Politik : Drogenpolitik: Letzte Hilfe

Jost Müller-Neuhof

Die Menschen sterben meist unbemerkt und unter erbärmlichen Umständen. 1991 waren es mehr als je zuvor, über 2000. In diesem Jahr könnten es wieder so viele oder sogar mehr werden. Es gibt keinen signifikanten Anstieg, doch ist klar: Das Problem der Drogentoten bleibt. Die Zahl der Todesfälle zu verringern ist eines der Ziele, die mit dem ersten "Heroinmodell" in Deutschland erreicht werden sollen. Es soll durch kontrollierte Abgabe der härtesten Droge vor allem schwerst süchtigen Menschen den Alltag erleichtern, ihnen den Druck der täglichen Beschaffung nehmen. Am Mittwoch wurde unter der Federführung des Bundesgesundheitsministeriums eine entsprechende Vereinbarung unterzeichnet.

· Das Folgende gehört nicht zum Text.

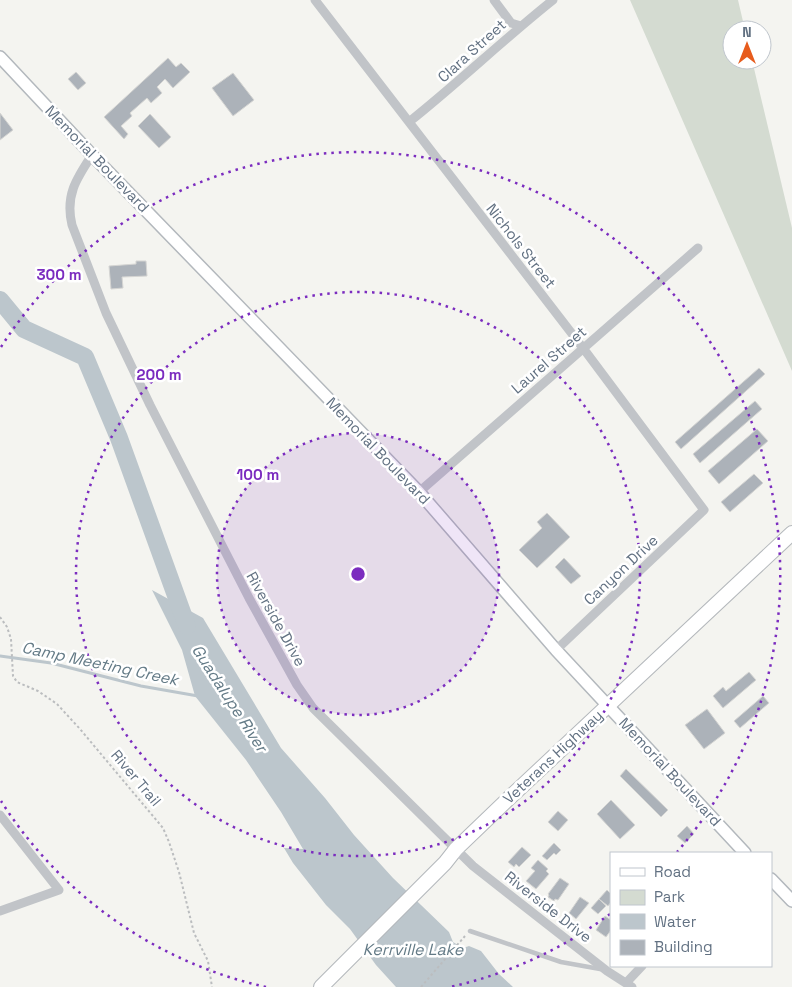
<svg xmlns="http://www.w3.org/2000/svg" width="792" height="987" viewBox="0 0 792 987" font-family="'Space Grotesk',sans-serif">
<rect width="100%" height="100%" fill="#f4f4f0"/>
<!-- green -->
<path fill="#d4dbd1" d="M630,0H738L745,30H732V60H752L792,228V371Z"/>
<!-- water -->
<path fill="#bcc6cc" d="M152,590L203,618L281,748L325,798L354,835L393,878L449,932L453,942L463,948L469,946L481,951L499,974L513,987H396L376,965L350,929L326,905L293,863L284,848L303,849L281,812L246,760L195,696L182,650Z"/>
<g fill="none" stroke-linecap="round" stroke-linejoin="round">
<!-- stream -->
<path stroke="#bcc6cc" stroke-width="3" d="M0,656L51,663L141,686L198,696"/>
<!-- river -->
<path stroke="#bcc6cc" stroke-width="18" d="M0,300L24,329L85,357L119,438L187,626"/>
</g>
<!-- building -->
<path fill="#acb2b9" stroke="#d5d5d3" d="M168,58L176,67L181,63L190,72L173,88L165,79L157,87L162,93L151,103L147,98L130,113L132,116L121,126L128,134L124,139L104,117Z
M76,72L86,83L78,90L68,79Z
M233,73L254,100L233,116L212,88Z
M0,113L13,130L0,140Z
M150,114L171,137L159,148L138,126Z
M136,261H146L147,276L122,277L123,288L111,289L109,266L136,264Z
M759,368L765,374L681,449L675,442Z
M755,401L762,409L700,463L693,454Z
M757,429L768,441L719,484L708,471Z
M754,474L763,483L730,512L721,502Z
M547,513L570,537L537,568L519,550L542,528L537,522Z
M564,558L581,576L571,584L555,567Z
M749,672L756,680L723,708L713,696L723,687L726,691Z
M763,696L769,703L740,728L734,721Z
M707,709L725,733L704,749L685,725Z
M626,769L668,810L661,817L620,776Z
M611,800L635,825L620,839L597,814Z
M558,811L568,820L558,831L548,822Z
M687,826L694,834L685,843L677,836Z
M554,843L561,850L556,855L554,853L547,860L542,856Z
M522,847L531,855L519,867L516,864L514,867L508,862Z
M538,860L548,869L546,871L549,874L536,889L526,881L535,871L531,868Z
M560,878L569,884L558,900L555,899L554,901L548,897L549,895L548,894Z
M607,890L611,894V902L608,906L599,899Z
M580,897L589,903L576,919L569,913Z
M599,899L606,906L598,914L591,908Z
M605,916L611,920V930L606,937L596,930Z"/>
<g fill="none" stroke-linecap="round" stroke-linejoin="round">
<!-- secondary casing -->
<g stroke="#b3b8bd" stroke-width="14">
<path id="secondary" d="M0,57L92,155L419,492L556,650L745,853
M771,879L792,901"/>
</g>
<!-- primary casing -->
<g stroke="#b4b8bc" stroke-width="16">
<path id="primary" d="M321,987L445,863L456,849L505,802L792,533"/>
</g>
<!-- path -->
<path stroke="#bbbdbf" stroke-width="2" stroke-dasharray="2.5 2.5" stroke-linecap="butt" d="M0,617L7,627L11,639L13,676L17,682L38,691L57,704L80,729L163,828L169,842L179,872L194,933L208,961L212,987
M421,987L465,936"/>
<!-- lane -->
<path stroke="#c1c4c8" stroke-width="4.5" d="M470,931L561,962L600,969"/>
<!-- street -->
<path stroke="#c1c4c8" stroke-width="9" d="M315,0L583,348L704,510L556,650
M494,0L511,23L521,26
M409,122C458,83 504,39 553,0
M92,155C76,179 65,196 72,225L106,313L150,405L249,598L297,685L313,708L473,866L607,971L632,987
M419,492L698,248
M0,815L59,890L0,911
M626,983L642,966"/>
<!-- secondary -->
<use href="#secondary" stroke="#fff" stroke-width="11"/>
<!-- primary -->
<use href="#primary" stroke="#fff" stroke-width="14"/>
</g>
<!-- distance rings -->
<circle cx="358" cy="574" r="141" fill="#7b2cbf" fill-opacity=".12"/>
<g fill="none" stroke="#7b2cbf" stroke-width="2.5" stroke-dasharray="2.5 5">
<circle cx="358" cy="574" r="141"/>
<circle cx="358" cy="574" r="282"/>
<path d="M610 914A423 423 0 0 1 450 987M266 987A423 423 0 0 1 1 801M1 347A423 423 0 1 1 677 852"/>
</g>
<g text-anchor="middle" stroke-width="5" stroke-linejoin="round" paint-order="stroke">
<!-- street labels -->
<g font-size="15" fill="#627182" stroke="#fff">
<text transform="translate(472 51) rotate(-42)" y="5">Clara Street</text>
<text transform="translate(97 159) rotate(46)" y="5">Memorial Boulevard</text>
<text transform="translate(521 246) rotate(52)" y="5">Nichols Street</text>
<text transform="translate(549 360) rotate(-41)" y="5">Laurel Street</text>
<text transform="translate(378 451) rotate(46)" y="5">Memorial Boulevard</text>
<text transform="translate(621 570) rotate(-43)" y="5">Canyon Drive</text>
<text transform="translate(276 619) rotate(61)" y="5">Riverside Drive</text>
<text transform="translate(553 757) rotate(-43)" y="5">Veterans Highway</text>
<text transform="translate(670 772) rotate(47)" y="5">Memorial Boulevard</text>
<text transform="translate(136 778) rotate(50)" y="5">River Trail</text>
<text transform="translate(548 907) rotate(38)" y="5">Riverside Drive</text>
</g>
<!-- water labels -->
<g font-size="16" font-style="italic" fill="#637a86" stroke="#fff">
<text transform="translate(100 663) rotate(12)" y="6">Camp Meeting Creek</text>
<text transform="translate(230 698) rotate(57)" y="6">Guadalupe River</text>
<text x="413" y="955">Kerrville Lake</text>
</g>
</g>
<circle cx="358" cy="574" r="8" fill="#7b2cbf" stroke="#fff" stroke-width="2.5"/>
<g font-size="15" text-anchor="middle" font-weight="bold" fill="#7b2cbf" stroke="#fff" stroke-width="5" stroke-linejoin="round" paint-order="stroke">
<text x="59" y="280">300 m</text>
<text x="159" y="380">200 m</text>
<text x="258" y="480">100 m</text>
</g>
<!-- legend -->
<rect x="610" y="852" width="162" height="115" fill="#ffffff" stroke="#c0c6cd"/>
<rect x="620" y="868" width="25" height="8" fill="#ffffff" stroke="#c0c6cd"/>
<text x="654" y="877" font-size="15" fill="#627182">Road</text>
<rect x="620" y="890" width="25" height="15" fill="#d4dbd1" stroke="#c0c6cd"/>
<text x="654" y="902" font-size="15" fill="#627182">Park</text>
<rect x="620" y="914" width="25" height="15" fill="#bcc6cc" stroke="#c0c6cd"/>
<text x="654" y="927" font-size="15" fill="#627182">Water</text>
<rect x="620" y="940" width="25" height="15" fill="#acb2b9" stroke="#c0c6cd"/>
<text x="654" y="952" font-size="15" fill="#627182">Building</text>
<!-- north arrow -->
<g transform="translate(747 45)"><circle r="24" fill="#ffffff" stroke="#c0c6cd"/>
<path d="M0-4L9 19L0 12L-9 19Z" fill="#e75c1d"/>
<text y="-8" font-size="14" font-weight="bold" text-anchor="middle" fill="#627182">N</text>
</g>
</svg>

Um das Projekt ist lange gerungen worden. Jetzt haben Niedersachsen, Hamburg, Nordrhein-Westfalen und Hessen zugestimmt. Auch einzelne Städte sind dabei, Bonn, Frankfurt, Hannover, Karlsruhe, Köln und München. Berlin stand lange auf der Liste, hat sich aber noch unter der alten Regierung dagegen entschieden. Stoff vom Staat - dem früheren Innensenator Eckart Werthebach roch das Vorhaben zu streng nach permissiver Drogenpolitik. Grafik: Rauschgifttote in Deutschland Dieses Tabu wird im Februar nächsten Jahres gebrochen. Bis dahin werden 1120 geeignete Probanden gesucht. Sie müssen mindestens 23 Jahre alt und seit fünf Jahren opiatabhängig sein. Gesucht wird nicht, wer mit seiner Sucht leben, wer sie sich leisten kann. Gesucht werden die Kranken, mit psychischen und physischen Auffälligkeiten. Menschen, die "alle sozialen, beruflichen und seelischen Perspektiven verloren haben", wie die Bundes-Drogenbeauftragte, Marion Caspers-Merk, zum Projekt sagte.

Das Vorhaben geht von etwa 120 000 Menschen aus, die in der Bundesrepublik regelmäßig Heroin konsumieren. Rund 40 Prozent davon seien in Behandlung, vor allem mit den Ersatzstoffen Methadon und Codein, zehn Prozent im richtigen Entzug. Die verbleibende Hälfte nennt die Studie die "nicht Erreichbaren". Ihnen soll mit der Heroinabgabe geholfen werden. Die Hälfte der Probanden bekommt ab Februar bis zu drei Mal täglich maximal 400 Milligramm Heroin, für die Nacht ist eine Dosis Methadon vorgesehen. Die andere Hälfte, die so genannte Kontrollgruppe, bleibt bei Methadon. Therapien und Gespräche sollen die Behandlung begleiten. Die klinische Studie dauert zwei Jahre. Verläuft sie erfolgreich, zeigt sich also eine Überlegenheit der Heroinabgabe gegenüber der konventionellen Substitutionstherapie, können die Probanden auch danach Heroin bekommen.

Als Vorbild gilt die Schweiz. Dort läuft ein ähnliches Experiment. Die Kriminalität habe deutlich abgenommen, die Lebensumstände der Abhängigen hätten sich deutlich gebessert, meldet das Gesundheitsamt. "Aber wir interpretieren die Ergebnisse anders", sagt Christoph Spindler vom bayerischen Gesundheitsministerium. Heroin vom Staat sei "kein Weg aus der Sucht". Ob dies stimmt, kann die Münchner Staatskanzlei bald vor ihrer Tür studieren.